Jakarta, LanggurNews.com – Program Gerakan Wisata Bersih (GWB) yang diinisiasi Kementerian Pariwisata (Kemenpar) merupakan bentuk nyata dari komitmen pemerintah dalam penciptaan destinasi wisata bersih dan berkelanjutan.

Ketegasan tersebut disampaikan Wakil Menteri Pariwisata (Wamenpar) Ni Luh Enik Ermawati, dalam Dialog Inovasi: Pembelajaran Sirkular Ekonomi di Destinasi Wisata yang digelar oleh GoTo Impact Foundation secara daring, Rabu (26/2/2025).
Siaran pers Kepala Biro Komunikasi Kementerian Pariwisata (Kemenpar) RI Indri Wahyu Susanti yang diterima media ini menjelaskan, program GWB tahun 2025 merupakan suatu aksi nyata yang bertujuan untuk meningkatkan kebersihan destinasi wisata melalui penanganan sampah dan pengelolaan toilet bersih, dengan memperhatikan kenyamanan dan kesehatan pengunjung, serta meningkatkan kualitas dan daya saing pariwisata Indonesia.
Program GWB yang diinisiasi Kemenpar ini juga sebagai upaya untuk mengedukasi masyarakat terkait pentingnya kebersihan dan keberlanjutan lingkungan di destinasi wisata.
Selain untuk menjaga kebersihan, program ini berupaya mendorong masyarakat untuk mengolah sampah menjadi produk bernilai ekonomi serta meningkatkan standar kebersihan toilet untuk kenyamanan wisatawan.

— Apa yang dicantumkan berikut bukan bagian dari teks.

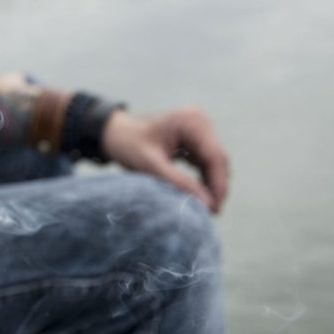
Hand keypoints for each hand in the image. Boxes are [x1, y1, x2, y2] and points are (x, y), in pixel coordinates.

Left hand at [102, 108, 229, 212]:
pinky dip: (204, 178)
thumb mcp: (151, 165)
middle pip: (218, 159)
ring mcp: (199, 129)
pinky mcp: (195, 138)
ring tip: (207, 208)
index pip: (214, 156)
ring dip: (212, 184)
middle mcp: (199, 121)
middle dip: (217, 186)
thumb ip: (178, 182)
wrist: (115, 134)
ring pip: (214, 162)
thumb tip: (207, 204)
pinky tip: (200, 196)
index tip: (215, 208)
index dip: (218, 184)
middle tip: (213, 213)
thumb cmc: (129, 146)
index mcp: (191, 121)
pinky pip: (205, 161)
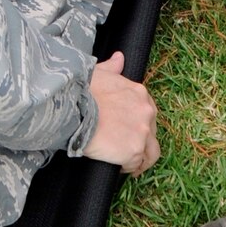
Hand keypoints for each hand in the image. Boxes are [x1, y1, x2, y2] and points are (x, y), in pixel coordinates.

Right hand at [85, 54, 159, 172]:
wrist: (73, 107)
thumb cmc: (82, 90)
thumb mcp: (99, 73)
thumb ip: (112, 67)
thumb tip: (120, 58)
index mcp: (140, 94)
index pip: (148, 113)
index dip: (138, 123)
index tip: (128, 130)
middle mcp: (146, 112)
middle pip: (152, 133)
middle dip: (141, 141)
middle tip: (125, 147)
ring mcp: (142, 133)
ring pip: (151, 153)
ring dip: (141, 159)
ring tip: (128, 164)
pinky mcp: (133, 152)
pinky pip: (136, 165)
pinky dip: (129, 168)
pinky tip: (119, 168)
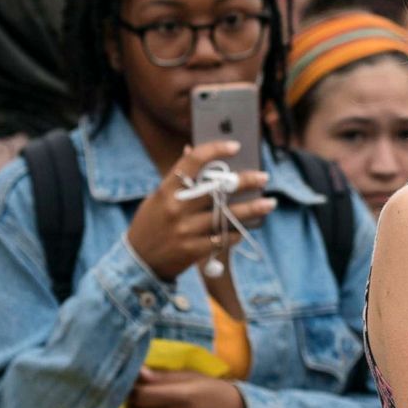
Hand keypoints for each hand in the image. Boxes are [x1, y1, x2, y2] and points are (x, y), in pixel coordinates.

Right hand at [125, 141, 275, 281]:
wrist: (138, 262)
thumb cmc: (152, 223)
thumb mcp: (159, 197)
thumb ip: (178, 178)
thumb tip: (192, 148)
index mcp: (167, 190)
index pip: (192, 161)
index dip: (215, 150)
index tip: (235, 146)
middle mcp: (177, 208)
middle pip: (218, 189)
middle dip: (245, 181)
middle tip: (263, 177)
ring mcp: (185, 230)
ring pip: (227, 216)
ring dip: (253, 209)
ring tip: (269, 203)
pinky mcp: (193, 250)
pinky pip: (223, 238)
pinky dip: (237, 232)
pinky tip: (244, 228)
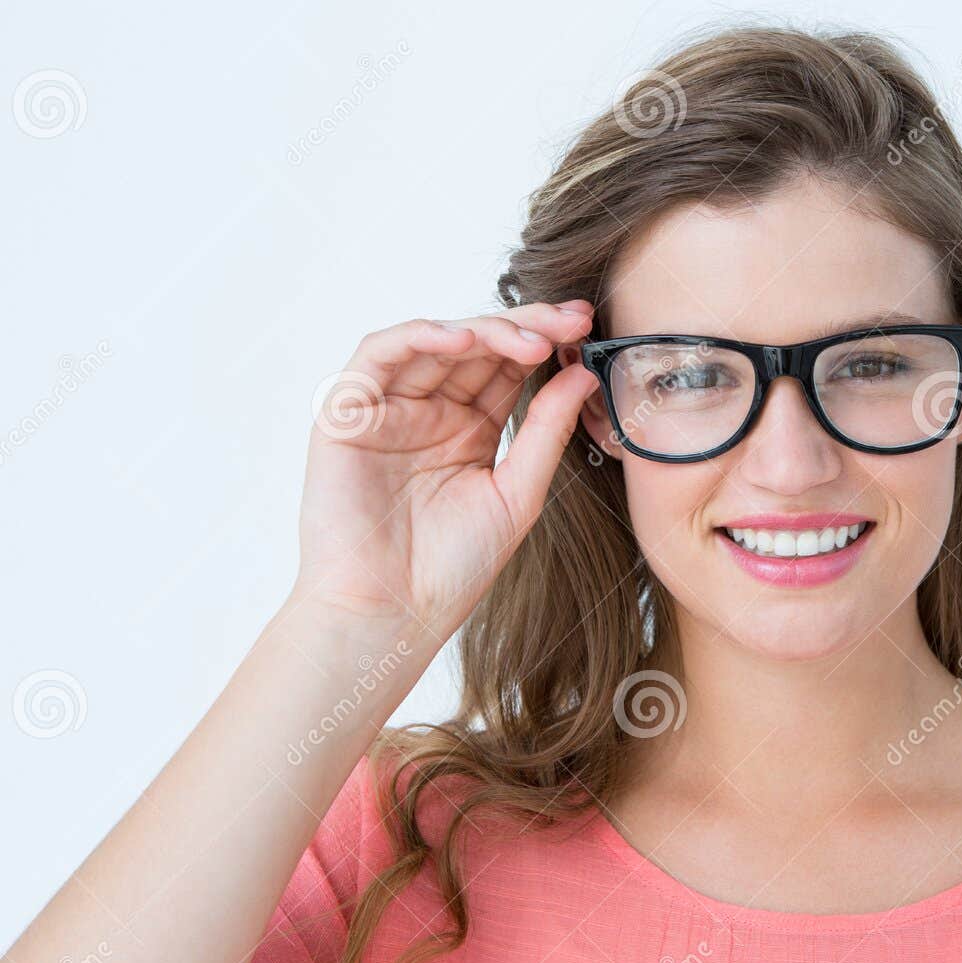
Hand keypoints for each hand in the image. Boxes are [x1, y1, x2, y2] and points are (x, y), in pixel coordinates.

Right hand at [291, 300, 597, 633]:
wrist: (395, 614)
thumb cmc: (453, 568)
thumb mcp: (518, 493)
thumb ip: (547, 431)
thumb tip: (583, 375)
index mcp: (470, 430)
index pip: (508, 368)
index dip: (546, 342)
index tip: (587, 327)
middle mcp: (429, 412)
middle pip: (477, 347)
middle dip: (526, 327)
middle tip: (571, 320)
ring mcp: (388, 410)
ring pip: (433, 342)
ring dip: (482, 329)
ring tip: (529, 337)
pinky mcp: (347, 414)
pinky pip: (378, 357)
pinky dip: (418, 337)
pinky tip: (461, 339)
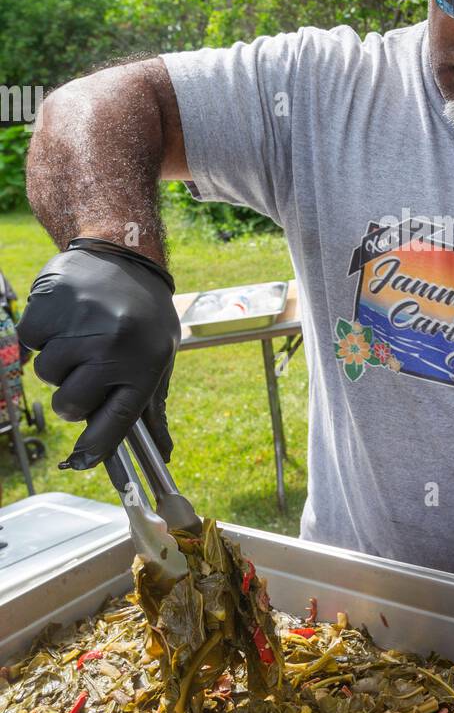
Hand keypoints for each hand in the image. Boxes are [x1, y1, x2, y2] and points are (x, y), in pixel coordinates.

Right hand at [17, 241, 179, 467]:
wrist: (123, 252)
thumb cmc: (143, 314)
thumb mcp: (160, 355)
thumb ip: (153, 405)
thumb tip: (163, 454)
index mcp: (144, 363)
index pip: (117, 421)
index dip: (96, 447)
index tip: (82, 461)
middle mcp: (113, 347)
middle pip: (70, 404)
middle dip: (73, 395)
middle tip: (86, 369)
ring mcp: (80, 325)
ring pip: (47, 375)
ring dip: (58, 362)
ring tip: (81, 334)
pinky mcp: (50, 305)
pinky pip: (30, 342)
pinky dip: (41, 334)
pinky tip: (65, 316)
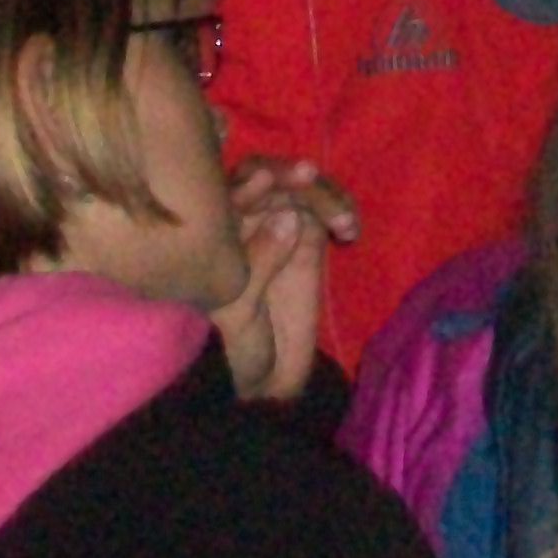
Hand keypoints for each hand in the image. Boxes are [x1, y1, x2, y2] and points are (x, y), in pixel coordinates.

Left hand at [215, 159, 354, 400]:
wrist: (260, 381)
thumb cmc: (228, 347)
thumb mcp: (236, 309)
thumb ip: (259, 262)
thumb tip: (291, 217)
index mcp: (207, 235)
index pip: (226, 192)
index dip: (247, 181)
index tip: (267, 181)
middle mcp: (239, 222)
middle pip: (265, 176)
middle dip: (288, 175)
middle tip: (311, 178)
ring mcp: (275, 228)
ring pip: (298, 189)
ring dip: (322, 193)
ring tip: (344, 220)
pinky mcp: (307, 239)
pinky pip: (325, 210)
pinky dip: (340, 210)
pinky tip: (350, 228)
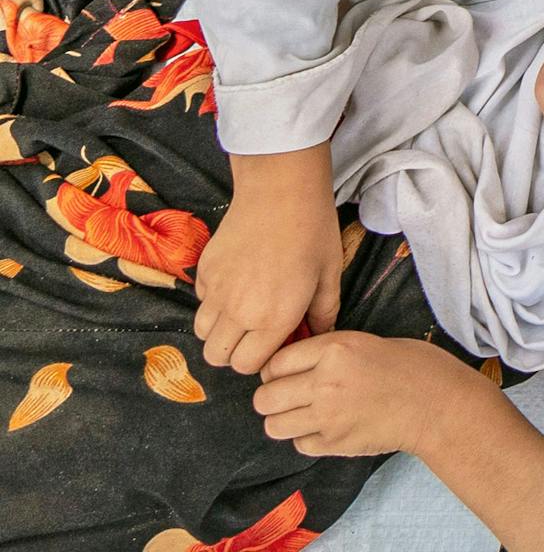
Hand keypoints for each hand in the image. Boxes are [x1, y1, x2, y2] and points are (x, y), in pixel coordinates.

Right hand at [195, 149, 340, 375]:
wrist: (280, 191)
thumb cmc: (313, 231)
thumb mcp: (330, 274)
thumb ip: (323, 312)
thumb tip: (316, 333)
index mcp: (273, 318)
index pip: (247, 366)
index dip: (260, 359)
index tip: (274, 342)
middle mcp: (238, 312)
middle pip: (217, 357)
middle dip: (235, 352)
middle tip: (255, 332)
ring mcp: (214, 291)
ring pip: (201, 333)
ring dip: (219, 330)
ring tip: (244, 310)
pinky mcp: (202, 271)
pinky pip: (200, 302)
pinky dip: (213, 302)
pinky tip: (237, 282)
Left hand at [252, 332, 487, 459]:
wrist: (442, 405)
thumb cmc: (415, 367)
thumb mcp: (369, 342)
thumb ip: (329, 354)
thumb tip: (294, 368)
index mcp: (335, 349)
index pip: (275, 363)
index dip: (277, 370)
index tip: (287, 374)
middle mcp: (325, 382)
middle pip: (265, 397)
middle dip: (273, 398)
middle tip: (291, 397)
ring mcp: (327, 416)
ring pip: (273, 425)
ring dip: (285, 420)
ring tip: (306, 415)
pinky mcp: (335, 443)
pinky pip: (299, 444)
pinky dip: (308, 438)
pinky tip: (328, 428)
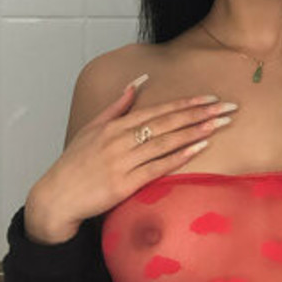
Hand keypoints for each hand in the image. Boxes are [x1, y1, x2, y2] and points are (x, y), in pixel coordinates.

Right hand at [24, 82, 238, 243]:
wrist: (56, 198)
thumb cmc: (74, 164)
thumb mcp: (92, 129)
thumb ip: (117, 106)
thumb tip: (137, 84)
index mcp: (113, 126)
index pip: (156, 110)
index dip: (184, 104)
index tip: (209, 98)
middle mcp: (119, 140)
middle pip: (165, 123)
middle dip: (198, 114)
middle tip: (225, 107)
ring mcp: (121, 162)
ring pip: (164, 142)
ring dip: (193, 132)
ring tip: (218, 124)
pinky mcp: (123, 184)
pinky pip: (157, 168)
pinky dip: (179, 157)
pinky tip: (198, 149)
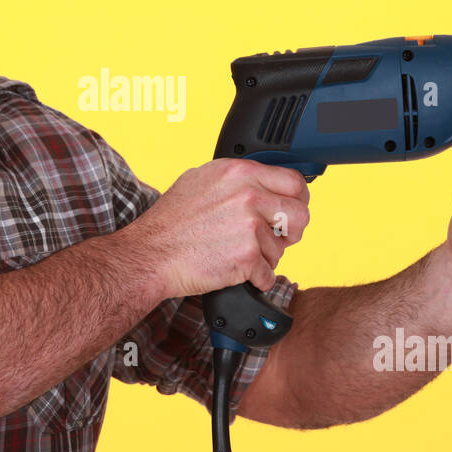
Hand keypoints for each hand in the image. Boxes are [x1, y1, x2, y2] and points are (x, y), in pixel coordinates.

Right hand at [121, 158, 310, 297]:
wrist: (150, 255)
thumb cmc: (170, 222)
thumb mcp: (200, 180)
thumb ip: (237, 180)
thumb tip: (263, 184)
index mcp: (239, 172)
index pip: (294, 181)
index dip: (298, 199)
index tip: (292, 209)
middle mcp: (248, 195)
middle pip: (301, 215)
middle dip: (291, 231)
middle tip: (275, 239)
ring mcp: (249, 226)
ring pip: (282, 248)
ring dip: (265, 257)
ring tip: (235, 253)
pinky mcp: (247, 256)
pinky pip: (269, 273)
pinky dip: (255, 279)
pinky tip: (233, 270)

“Selain bersih-bersih destinasi wisata, dalam program ini kami juga memberikan edukasi dan kampanye ke masyarakat, penyediaan fasilitas pendukung, membantu menyusun sistem pengolahan sampah berbasis pemberdayaan masyarakat, memberikan penghargaan dan insentif, serta membentuk Satgas (satuan tugas) Wisata Bersih,” kata Wamenpar.
Perempuan yang akrab disapa Ni Luh Puspa itu mengungkapkan, program ini selaras dengan Catalyst Changemakers Ecosystem (CCE) yang diinisiasi GoTo Impact Foundation untuk menangani sampah di destinasi wisata, mendukung pariwisata bersih dan berkualitas, serta mendorong ekonomi sirkular.
“Hal ini sejalan dengan aspek ‘health and hygiene’ dalam Travel and Tourism Development Index atau TTDI, serta menjadi pilar penting dalam Sapta Pesona Pariwisata,” ujar Ni Luh.